Write out the lines below once more, exactly as they appear. Do not include pictures.

(Scene geometry reasoning data)
______________________________

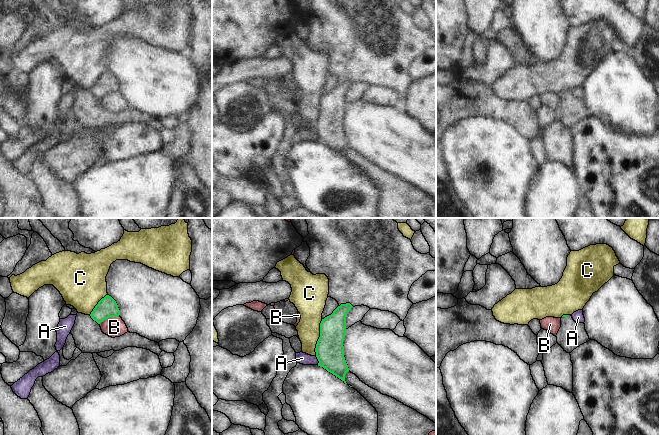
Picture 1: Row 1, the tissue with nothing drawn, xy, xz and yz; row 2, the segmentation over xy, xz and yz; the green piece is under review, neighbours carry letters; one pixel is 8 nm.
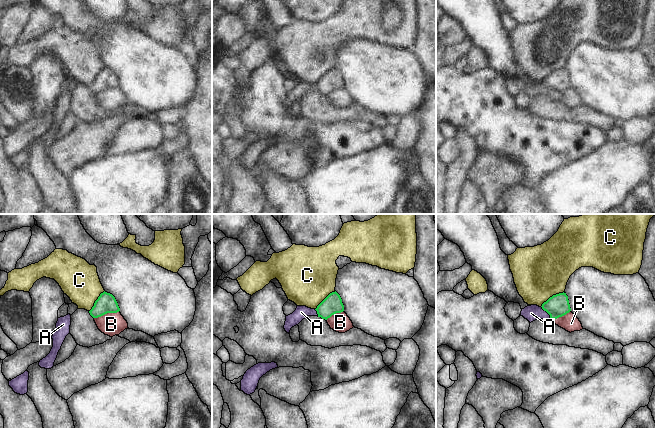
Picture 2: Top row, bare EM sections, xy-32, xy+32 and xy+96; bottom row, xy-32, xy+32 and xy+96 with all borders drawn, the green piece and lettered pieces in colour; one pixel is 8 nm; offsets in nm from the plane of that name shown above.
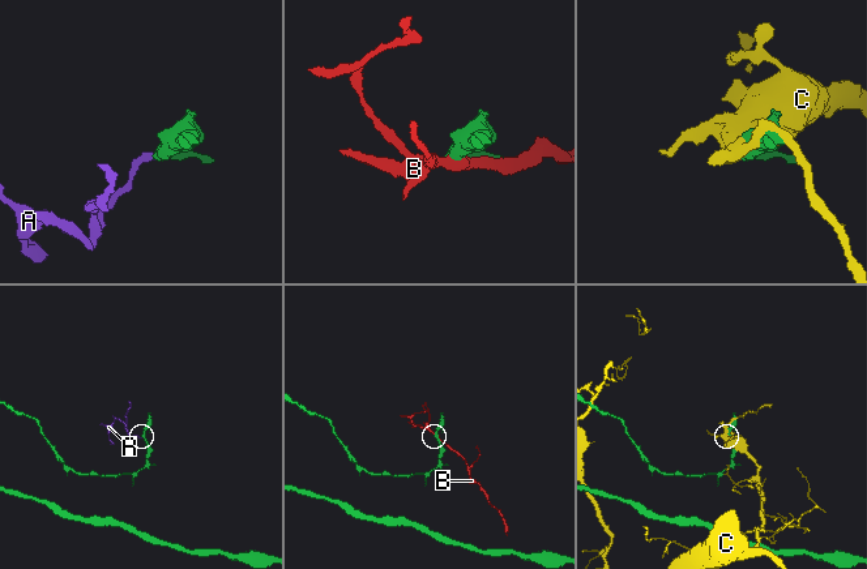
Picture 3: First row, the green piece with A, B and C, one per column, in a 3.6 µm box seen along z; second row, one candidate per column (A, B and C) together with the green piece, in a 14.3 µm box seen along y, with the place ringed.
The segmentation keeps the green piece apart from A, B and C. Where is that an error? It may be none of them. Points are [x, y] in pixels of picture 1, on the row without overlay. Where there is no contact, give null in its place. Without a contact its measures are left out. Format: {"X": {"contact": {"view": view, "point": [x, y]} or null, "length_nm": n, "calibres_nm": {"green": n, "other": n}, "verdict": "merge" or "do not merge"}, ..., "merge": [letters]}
{"A": {"contact": {"view": "xz", "point": [318, 136]}, "length_nm": 80, "calibres_nm": {"green": 220, "other": 90}, "verdict": "do not merge"}, "B": {"contact": {"view": "xy", "point": [109, 92]}, "length_nm": 190, "calibres_nm": {"green": 160, "other": 160}, "verdict": "do not merge"}, "C": {"contact": {"view": "xz", "point": [319, 113]}, "length_nm": 300, "calibres_nm": {"green": 220, "other": 200}, "verdict": "do not merge"}, "merge": []}

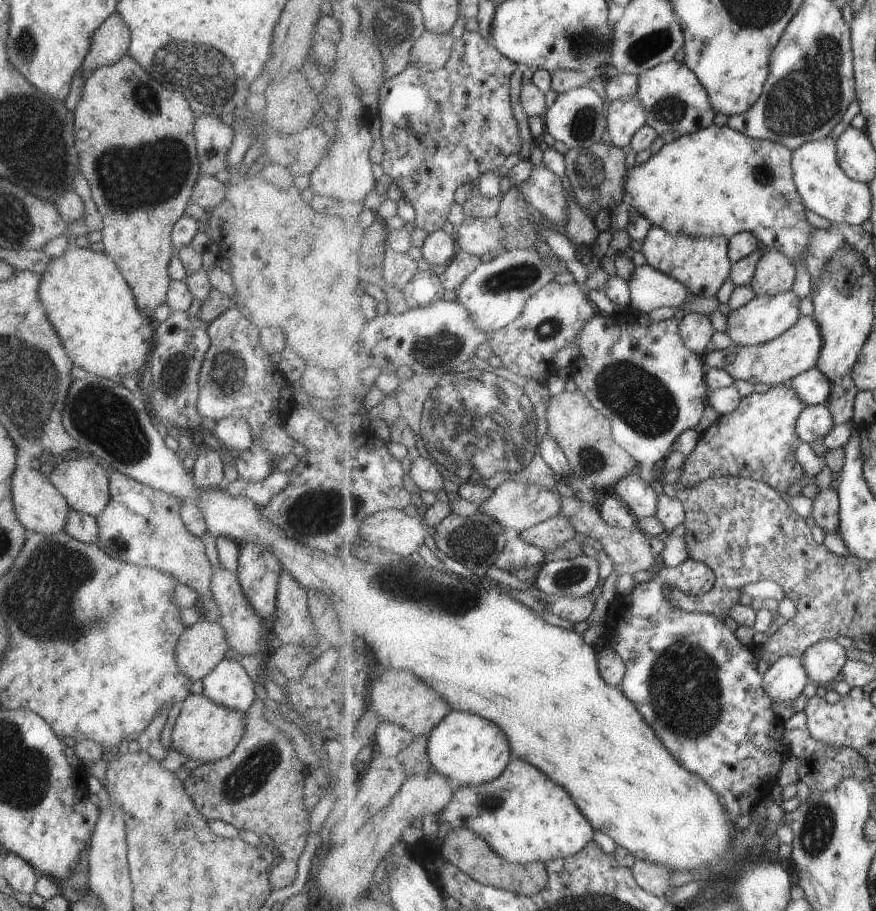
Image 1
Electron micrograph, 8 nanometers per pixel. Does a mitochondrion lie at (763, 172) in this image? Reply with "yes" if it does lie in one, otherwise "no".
no

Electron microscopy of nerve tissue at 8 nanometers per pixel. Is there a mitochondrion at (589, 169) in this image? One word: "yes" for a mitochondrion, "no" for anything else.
yes

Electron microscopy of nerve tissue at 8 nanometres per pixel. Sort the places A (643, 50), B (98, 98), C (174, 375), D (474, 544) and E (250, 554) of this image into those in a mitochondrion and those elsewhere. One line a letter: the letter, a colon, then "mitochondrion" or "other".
A: mitochondrion
B: other
C: mitochondrion
D: mitochondrion
E: other

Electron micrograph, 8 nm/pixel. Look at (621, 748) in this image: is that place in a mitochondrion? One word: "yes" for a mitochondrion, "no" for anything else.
no

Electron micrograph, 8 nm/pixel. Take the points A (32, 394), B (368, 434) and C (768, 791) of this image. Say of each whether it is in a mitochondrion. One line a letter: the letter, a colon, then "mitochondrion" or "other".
A: mitochondrion
B: other
C: other

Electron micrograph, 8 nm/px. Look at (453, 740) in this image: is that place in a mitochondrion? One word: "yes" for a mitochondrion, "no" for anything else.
no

______________________________

◆ ANSWER SPACE ◆
Picture 1: Row 1, the tissue with nothing drawn, xy, xz and yz; row 2, the segmentation over xy, xz and yz; the green piece is under review, neighbours carry letters; one pixel is 8 nm.
Picture 2: Top row, bare EM sections, xy-32, xy+32 and xy+96; bottom row, xy-32, xy+32 and xy+96 with all borders drawn, the green piece and lettered pieces in colour; one pixel is 8 nm; offsets in nm from the plane of that name shown above.
Picture 3: First row, the green piece with A, B and C, one per column, in a 3.6 µm box seen along z; second row, one candidate per column (A, B and C) together with the green piece, in a 14.3 µm box seen along y, with the place ringed.
The segmentation keeps the green piece apart from A, B and C. Where is that an error? It may be none of them. Points are [x, y] in pixels of picture 1, on the row without overlay. Where there is no contact, give null in its place. Without a contact its measures are left out. Format: {"X": {"contact": {"view": view, "point": [x, y]} or null, "length_nm": n, "calibres_nm": {"green": n, "other": n}, "verdict": "merge" or "do not merge"}, ..., "merge": [letters]}
{"A": {"contact": {"view": "xz", "point": [318, 136]}, "length_nm": 80, "calibres_nm": {"green": 220, "other": 90}, "verdict": "do not merge"}, "B": {"contact": {"view": "xy", "point": [109, 92]}, "length_nm": 190, "calibres_nm": {"green": 160, "other": 160}, "verdict": "do not merge"}, "C": {"contact": {"view": "xz", "point": [319, 113]}, "length_nm": 300, "calibres_nm": {"green": 220, "other": 200}, "verdict": "do not merge"}, "merge": []}

Image 1
Electron micrograph, 8 nanometers per pixel. Does a mitochondrion lie at (763, 172) in this image? Reply with "yes" if it does lie in one, otherwise "no".
no

Electron microscopy of nerve tissue at 8 nanometers per pixel. Is there a mitochondrion at (589, 169) in this image? One word: "yes" for a mitochondrion, "no" for anything else.
yes

Electron microscopy of nerve tissue at 8 nanometres per pixel. Sort the places A (643, 50), B (98, 98), C (174, 375), D (474, 544) and E (250, 554) of this image into those in a mitochondrion and those elsewhere. One line a letter: the letter, a colon, then "mitochondrion" or "other".
A: mitochondrion
B: other
C: mitochondrion
D: mitochondrion
E: other

Electron micrograph, 8 nm/pixel. Look at (621, 748) in this image: is that place in a mitochondrion? One word: "yes" for a mitochondrion, "no" for anything else.
no

Electron micrograph, 8 nm/pixel. Take the points A (32, 394), B (368, 434) and C (768, 791) of this image. Say of each whether it is in a mitochondrion. One line a letter: the letter, a colon, then "mitochondrion" or "other".
A: mitochondrion
B: other
C: other

Electron micrograph, 8 nm/px. Look at (453, 740) in this image: is that place in a mitochondrion? One word: "yes" for a mitochondrion, "no" for anything else.
no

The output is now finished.